Contour annotation records
start

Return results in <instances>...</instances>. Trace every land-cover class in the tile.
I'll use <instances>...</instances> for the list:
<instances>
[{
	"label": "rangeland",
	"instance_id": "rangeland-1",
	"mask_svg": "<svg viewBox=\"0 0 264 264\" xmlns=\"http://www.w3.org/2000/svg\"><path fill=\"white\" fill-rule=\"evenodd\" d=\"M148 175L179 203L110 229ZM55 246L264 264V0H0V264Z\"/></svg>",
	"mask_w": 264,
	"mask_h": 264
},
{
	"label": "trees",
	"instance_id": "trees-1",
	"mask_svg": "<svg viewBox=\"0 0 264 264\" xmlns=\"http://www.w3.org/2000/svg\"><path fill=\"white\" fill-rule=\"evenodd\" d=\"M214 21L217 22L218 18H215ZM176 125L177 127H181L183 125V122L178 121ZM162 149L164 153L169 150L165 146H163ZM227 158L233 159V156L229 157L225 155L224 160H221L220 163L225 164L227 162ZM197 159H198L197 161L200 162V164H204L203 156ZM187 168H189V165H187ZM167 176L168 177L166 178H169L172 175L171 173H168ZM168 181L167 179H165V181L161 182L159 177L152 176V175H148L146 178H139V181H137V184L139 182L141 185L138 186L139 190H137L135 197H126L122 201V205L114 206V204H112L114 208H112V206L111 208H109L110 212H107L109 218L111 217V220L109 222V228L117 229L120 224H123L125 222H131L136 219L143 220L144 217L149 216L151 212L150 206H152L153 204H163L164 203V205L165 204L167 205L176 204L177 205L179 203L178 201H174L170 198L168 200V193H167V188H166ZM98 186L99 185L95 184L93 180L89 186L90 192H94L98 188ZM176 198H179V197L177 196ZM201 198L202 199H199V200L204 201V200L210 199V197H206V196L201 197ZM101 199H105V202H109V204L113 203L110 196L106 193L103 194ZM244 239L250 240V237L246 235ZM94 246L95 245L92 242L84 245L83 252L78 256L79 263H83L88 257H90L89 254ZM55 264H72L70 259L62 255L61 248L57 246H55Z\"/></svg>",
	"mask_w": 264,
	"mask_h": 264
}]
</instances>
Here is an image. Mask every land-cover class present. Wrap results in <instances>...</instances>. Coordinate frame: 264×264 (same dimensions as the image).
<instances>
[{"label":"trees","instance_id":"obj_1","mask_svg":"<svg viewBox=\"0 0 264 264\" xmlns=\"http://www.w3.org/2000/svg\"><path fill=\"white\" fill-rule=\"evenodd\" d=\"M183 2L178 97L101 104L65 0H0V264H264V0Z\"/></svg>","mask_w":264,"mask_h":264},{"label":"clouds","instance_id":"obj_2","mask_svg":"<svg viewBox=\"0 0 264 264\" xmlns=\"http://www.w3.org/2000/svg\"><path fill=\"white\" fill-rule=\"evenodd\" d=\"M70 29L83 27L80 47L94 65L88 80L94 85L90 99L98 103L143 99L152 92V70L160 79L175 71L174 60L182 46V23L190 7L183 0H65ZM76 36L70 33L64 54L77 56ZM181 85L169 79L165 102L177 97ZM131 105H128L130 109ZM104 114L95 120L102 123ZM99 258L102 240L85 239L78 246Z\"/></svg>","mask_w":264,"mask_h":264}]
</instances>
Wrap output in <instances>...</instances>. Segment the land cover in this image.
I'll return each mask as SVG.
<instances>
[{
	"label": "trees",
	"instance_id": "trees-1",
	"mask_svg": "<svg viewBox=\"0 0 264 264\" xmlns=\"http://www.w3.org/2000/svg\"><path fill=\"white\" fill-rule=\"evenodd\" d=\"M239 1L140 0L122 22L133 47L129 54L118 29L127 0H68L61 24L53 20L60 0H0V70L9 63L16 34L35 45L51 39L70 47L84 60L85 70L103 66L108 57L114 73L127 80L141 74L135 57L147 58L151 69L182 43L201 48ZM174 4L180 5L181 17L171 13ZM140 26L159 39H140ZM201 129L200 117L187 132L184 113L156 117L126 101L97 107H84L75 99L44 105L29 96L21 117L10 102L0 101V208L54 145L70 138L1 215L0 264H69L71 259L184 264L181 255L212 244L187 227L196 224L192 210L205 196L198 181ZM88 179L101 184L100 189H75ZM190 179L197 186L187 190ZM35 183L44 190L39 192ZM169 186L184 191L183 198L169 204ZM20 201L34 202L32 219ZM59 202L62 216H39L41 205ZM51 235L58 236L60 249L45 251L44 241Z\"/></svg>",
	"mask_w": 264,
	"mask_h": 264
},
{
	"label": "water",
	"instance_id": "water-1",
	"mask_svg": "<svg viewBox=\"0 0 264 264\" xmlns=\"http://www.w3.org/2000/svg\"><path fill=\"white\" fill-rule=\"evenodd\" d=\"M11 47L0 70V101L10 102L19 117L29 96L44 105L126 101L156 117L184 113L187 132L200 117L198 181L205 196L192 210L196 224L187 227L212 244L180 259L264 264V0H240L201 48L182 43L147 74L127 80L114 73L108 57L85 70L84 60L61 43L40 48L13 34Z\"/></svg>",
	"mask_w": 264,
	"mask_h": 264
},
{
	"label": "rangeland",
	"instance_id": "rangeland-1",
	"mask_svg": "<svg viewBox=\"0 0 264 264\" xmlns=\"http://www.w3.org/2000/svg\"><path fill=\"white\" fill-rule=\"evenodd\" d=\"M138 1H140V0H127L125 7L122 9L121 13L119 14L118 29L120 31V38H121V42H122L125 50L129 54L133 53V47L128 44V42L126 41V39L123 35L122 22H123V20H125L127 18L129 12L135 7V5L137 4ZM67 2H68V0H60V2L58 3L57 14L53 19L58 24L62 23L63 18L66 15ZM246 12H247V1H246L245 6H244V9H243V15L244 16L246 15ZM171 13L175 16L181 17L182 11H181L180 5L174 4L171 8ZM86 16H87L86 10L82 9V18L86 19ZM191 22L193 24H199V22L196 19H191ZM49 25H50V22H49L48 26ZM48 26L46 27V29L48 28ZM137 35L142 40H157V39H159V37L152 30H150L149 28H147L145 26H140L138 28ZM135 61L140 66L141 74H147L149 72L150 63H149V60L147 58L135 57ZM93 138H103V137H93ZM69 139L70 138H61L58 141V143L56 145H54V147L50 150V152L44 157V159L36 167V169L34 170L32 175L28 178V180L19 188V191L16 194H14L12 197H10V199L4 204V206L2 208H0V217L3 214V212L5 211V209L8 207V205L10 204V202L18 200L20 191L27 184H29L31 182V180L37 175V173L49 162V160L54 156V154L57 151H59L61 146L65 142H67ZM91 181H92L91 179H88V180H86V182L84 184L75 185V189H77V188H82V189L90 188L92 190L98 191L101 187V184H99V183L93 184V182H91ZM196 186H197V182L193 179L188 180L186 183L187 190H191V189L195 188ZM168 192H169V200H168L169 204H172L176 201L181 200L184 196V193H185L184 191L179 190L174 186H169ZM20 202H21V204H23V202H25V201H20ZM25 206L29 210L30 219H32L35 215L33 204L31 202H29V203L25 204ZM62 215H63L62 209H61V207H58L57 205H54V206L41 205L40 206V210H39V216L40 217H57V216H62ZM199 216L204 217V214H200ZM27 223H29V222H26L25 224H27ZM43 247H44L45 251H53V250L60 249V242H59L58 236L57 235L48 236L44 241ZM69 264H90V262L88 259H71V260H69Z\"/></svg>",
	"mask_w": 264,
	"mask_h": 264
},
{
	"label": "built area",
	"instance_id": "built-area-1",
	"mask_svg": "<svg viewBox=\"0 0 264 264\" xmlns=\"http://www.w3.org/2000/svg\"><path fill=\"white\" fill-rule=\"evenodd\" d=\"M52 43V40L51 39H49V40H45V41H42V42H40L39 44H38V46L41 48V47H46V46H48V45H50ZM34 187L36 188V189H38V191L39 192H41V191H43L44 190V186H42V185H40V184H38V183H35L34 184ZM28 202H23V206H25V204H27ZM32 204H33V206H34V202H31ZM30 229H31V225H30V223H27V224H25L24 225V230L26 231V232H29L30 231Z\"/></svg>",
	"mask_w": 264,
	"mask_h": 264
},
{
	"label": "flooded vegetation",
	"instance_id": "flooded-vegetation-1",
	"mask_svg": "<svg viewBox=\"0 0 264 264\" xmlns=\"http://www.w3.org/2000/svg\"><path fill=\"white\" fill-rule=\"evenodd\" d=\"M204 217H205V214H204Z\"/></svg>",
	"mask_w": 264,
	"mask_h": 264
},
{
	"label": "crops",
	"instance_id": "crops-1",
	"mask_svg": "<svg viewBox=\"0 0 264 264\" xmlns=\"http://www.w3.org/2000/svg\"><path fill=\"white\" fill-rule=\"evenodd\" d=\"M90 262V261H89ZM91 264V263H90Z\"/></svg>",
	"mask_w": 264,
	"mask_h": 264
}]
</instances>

end

■ Your objective ■
Select each line in the rows above that contains the string "Wrap", treating uppercase and lowercase as different, and copy those lines.

■ Solution to this problem ■
Here is an image. Mask every land-cover class present. Wrap results in <instances>...</instances>. Coordinate frame: 264×264 (same dimensions as the image).
Wrap output in <instances>...</instances>. Segment the land cover in this image.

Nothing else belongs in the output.